Positive transcriptional regulation of an iron-regulated virulence gene in Vibrio cholerae

Abstract

We have previously described a virulence gene in Vibrio cholerae (irgA) that is more than 850-fold regulated in response to iron. Negative regulation of irgA by iron occurred at the transcriptional level, and there was a dyad symmetric nucleotide sequence in the vicinity of the irgA promoter homologous to the Fur binding site in Escherichia coli. When irgA was cloned into E. coli, we showed that transcription of irgA required 900 base pairs of DNA upstream of the irgA promoter that contained an open reading frame in inverse orientation to irgA. In the present study, we show that this upstream region of DNA encodes a gene in inverse orientation to irgA (named irgB) that is also negatively regulated by iron.
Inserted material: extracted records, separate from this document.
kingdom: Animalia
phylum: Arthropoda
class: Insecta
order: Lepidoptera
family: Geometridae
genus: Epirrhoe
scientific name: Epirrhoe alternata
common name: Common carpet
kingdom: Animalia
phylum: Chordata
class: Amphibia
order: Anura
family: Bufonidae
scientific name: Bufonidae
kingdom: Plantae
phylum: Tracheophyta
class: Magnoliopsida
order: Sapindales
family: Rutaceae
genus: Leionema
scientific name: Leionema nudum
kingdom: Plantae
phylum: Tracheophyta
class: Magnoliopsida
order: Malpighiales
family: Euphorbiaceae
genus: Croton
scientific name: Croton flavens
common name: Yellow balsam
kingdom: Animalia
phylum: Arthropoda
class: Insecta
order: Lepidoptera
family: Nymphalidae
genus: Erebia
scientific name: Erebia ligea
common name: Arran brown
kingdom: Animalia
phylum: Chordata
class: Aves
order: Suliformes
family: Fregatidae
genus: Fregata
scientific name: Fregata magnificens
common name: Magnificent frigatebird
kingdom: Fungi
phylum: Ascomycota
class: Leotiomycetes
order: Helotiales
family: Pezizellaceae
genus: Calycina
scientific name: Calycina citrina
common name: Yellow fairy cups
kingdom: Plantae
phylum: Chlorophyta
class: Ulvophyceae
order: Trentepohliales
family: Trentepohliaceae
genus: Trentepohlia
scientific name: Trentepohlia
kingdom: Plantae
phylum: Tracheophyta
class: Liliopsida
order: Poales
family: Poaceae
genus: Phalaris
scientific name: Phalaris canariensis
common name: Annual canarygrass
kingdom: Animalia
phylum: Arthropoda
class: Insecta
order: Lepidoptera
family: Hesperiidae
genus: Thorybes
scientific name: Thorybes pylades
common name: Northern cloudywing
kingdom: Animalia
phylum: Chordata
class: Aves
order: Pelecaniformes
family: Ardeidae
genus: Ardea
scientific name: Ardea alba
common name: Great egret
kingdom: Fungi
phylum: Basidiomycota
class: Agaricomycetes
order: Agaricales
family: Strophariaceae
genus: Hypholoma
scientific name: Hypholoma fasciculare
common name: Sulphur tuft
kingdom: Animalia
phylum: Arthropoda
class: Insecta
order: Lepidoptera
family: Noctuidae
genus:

Insertional inactivation of irgB on the V. cholerae chromosome leads to loss of expression of a chromosomal irgA'-'phoA fusion (in which the primes indicate truncated genes), which is restored to normal by provision of irgB on a plasmid in trans. DNA sequencing of irgB shows that the protein product (IrgB) is homologous to the LysR family of positive transcriptional activators, and secondary structure analysis of IrgB predicts a helix-turn-helix DNA binding motif. The promoters of irgB and irgA are divergent but overlap each other and the previously defined Fur-binding site. We propose a model for iron regulation of irgA expression in V. cholerae. In the presence of sufficient iron, transcription of both irgA and irgB is negatively regulated by a Fur-like protein. In low iron conditions, negative regulation of transcription is removed, and production of IrgB leads to positive transcriptional activation of irgA. It seems likely that the high induction ratio of irgA expression under low- and high-iron conditions (850-fold) relates to the fact that its cognate positive transcriptional activator (irgB) is itself negatively regulated by iron.